Associate Director Fixed Income Anugerah Sekuritas Ramdhan Ario Maruto memaparkan kenaikan suku bunga merupakan langkah yang perlu diambil Bank Indonesia (BI) untuk merespon kebijakan The Fed. Hal tersebut seiring dengan upaya BI untuk menjaga daya tarik pasar Surat Berharga Negara (SBN) Indonesia.
“BI tidak memiliki pilihan lain untuk menaikkan suku bunganya karena untuk menyesuaikan dengan kondisi The Fed. Dampaknya, yield di pasar obligasi kita kembali melemah dan menyentuh kisaran 7,5 persen,” jelasnya saat dihubungi, Senin (24/10/2022).
Ramdhan melanjutkan, kenaikan suku bunga tersebut membuat kehati-hatian pelaku pasar semakin tinggi. Sehingga, minat investor terhadap instrumen obligasi Indonesia juga mengalami penurunan.
Pelemahan minat investor terhadap instrumen obligasi terlihat dari hasil lelang SBN mingguan yang hasil penawarannya menunjukkan tren penurunan. Menurut Ramdhan, hal ini juga berakibat pada sedikit berkurangnya tingkat likuiditas di pasar SBN.

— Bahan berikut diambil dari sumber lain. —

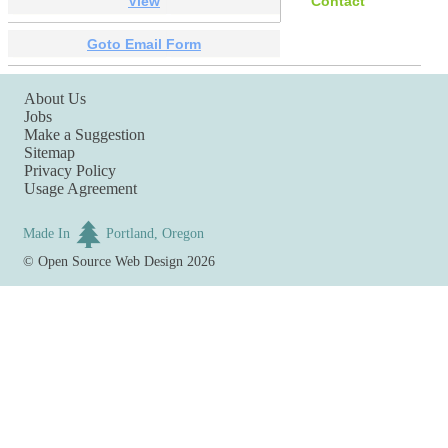
View
Contact
Goto Email Form
About Us
Jobs
Make a Suggestion
Sitemap
Privacy Policy
Usage Agreement
Made In
Portland, Oregon
©
Open Source Web Design
2026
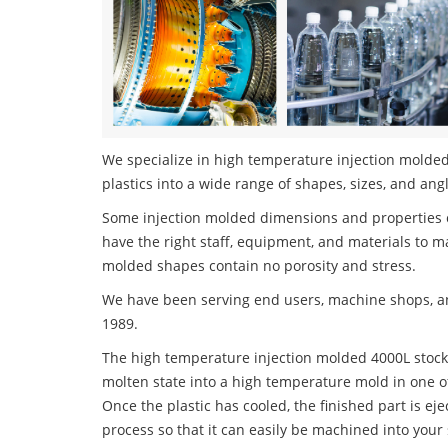
We specialize in high temperature injection molded
plastics into a wide range of shapes, sizes, and ang
Some injection molded dimensions and properties c
have the right staff, equipment, and materials to m
molded shapes contain no porosity and stress.
We have been serving end users, machine shops, an
1989.
The high temperature injection molded 4000L stock 
molten state into a high temperature mold in one o
Once the plastic has cooled, the finished part is ej
process so that it can easily be machined into your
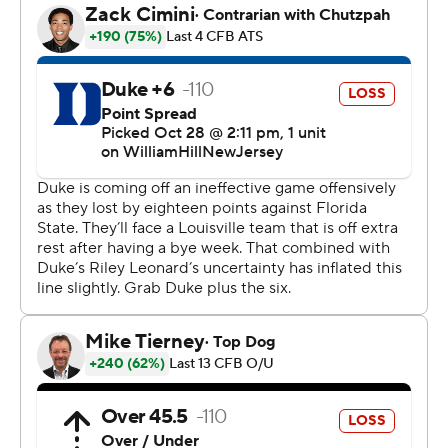
“You get about 10-11 possessions a game, and you turn it
over three or four of them, you’re not going to win,” he
said. “So, you got to just massage and balance that and
make sure that you’re efficient. Would I love to throw
deep and get a bunch of long touchdown passes? Yes,
but we got to pick our moments to do that.”
That wasn’t needed because of Jawhar Jordan, who ran
for a career-high 163 yards and two touchdowns on 21
carries.
That was a welcomed effort after Jordan played
sparingly in the Pitt loss due to a hamstring injury that
still limited in practice during the off week. The redshirt
junior posted his fifth 100-yard performance of the
season.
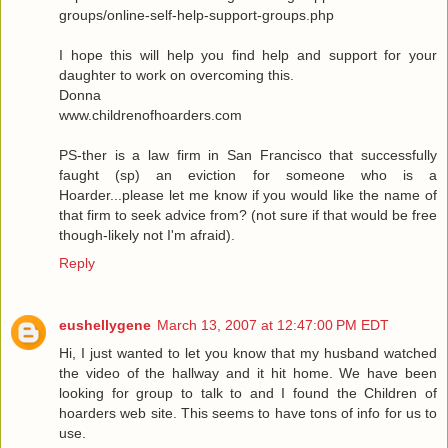
groups/online-self-help-support-groups.php
I hope this will help you find help and support for your
daughter to work on overcoming this.
Donna
www.childrenofhoarders.com
PS-ther is a law firm in San Francisco that successfully
faught (sp) an eviction for someone who is a
Hoarder...please let me know if you would like the name of
that firm to seek advice from? (not sure if that would be free
though-likely not I'm afraid).
Reply
eushellygene
March 13, 2007 at 12:47:00 PM EDT
Hi, I just wanted to let you know that my husband watched
the video of the hallway and it hit home. We have been
looking for group to talk to and I found the Children of
hoarders web site. This seems to have tons of info for us to
use.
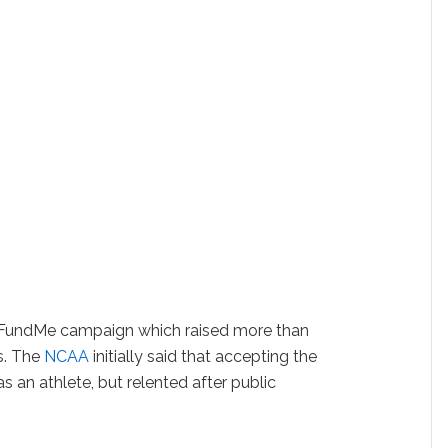
oFundMe campaign which raised more than
s. The
NCAA
initially said that accepting the
s an athlete, but relented after public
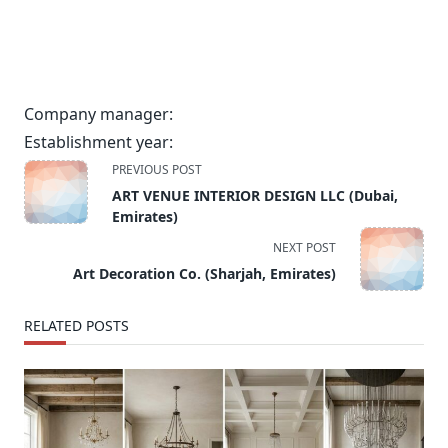
Company manager:
Establishment year:
<span
PREVIOUS POST
class="nav-
ART VENUE INTERIOR DESIGN LLC (Dubai,
subtitle
Emirates)
screen-
NEXT POST
reader-
Art Decoration Co. (Sharjah, Emirates)
text">Page</span>
RELATED POSTS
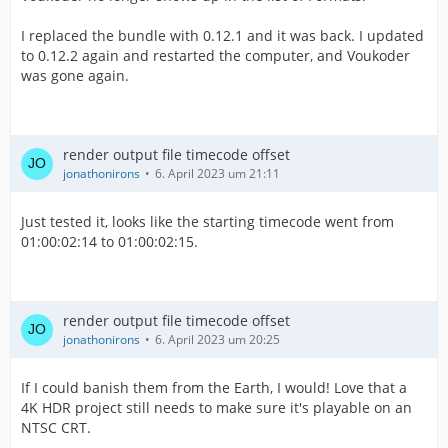
I replaced the bundle with 0.12.1 and it was back. I updated
to 0.12.2 again and restarted the computer, and Voukoder
was gone again.
render output file timecode offset
jonathonirons
6. April 2023 um 21:11
Just tested it, looks like the starting timecode went from
01:00:02:14 to 01:00:02:15.
render output file timecode offset
jonathonirons
6. April 2023 um 20:25
If I could banish them from the Earth, I would! Love that a
4K HDR project still needs to make sure it's playable on an
NTSC CRT.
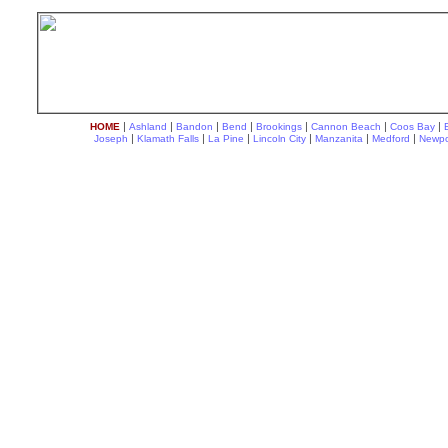
|
|
|
|
|
|
|
HOME
Ashland
Bandon
Bend
Brookings
Cannon Beach
Coos Bay
|
|
|
|
|
|
Joseph
Klamath Falls
La Pine
Lincoln City
Manzanita
Medford
Newpo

Ramdhan memprediksi pasar SBN Indonesia masih akan mengalami tekanan hingga akhir tahun ini. Outlook tersebut seiring dengan potensi berlanjutnya pengetatan kebijakan moneter yang dilakukan The Fed.
Baca Juga
Ia menjelaskan, kenaikan suku bunga The Fed nantinya juga akan direspon kembali oleh Bank Indonesia. Hal ini akan memicu beralihnya investor asing ke obligasi AS atau US Treasury karena cenderung lebih aman.
Kinerja pasar surat utang Indonesia juga akan ditekan oleh tren pelemahan nilai tukar rupiah. Sentimen tersebut seiring dengan laju inflasi yang tinggi serta tensi geopolitik di beberapa wilayah, salah satunya antara Rusia – Ukraina yang tak kunjung usai.
“Pelemahan yield obligasi Indonesia masih terbuka sampai akhir tahun, kemungkinan bisa menyentuh 7,7 persen – 7,8 persen,” pungkasnya.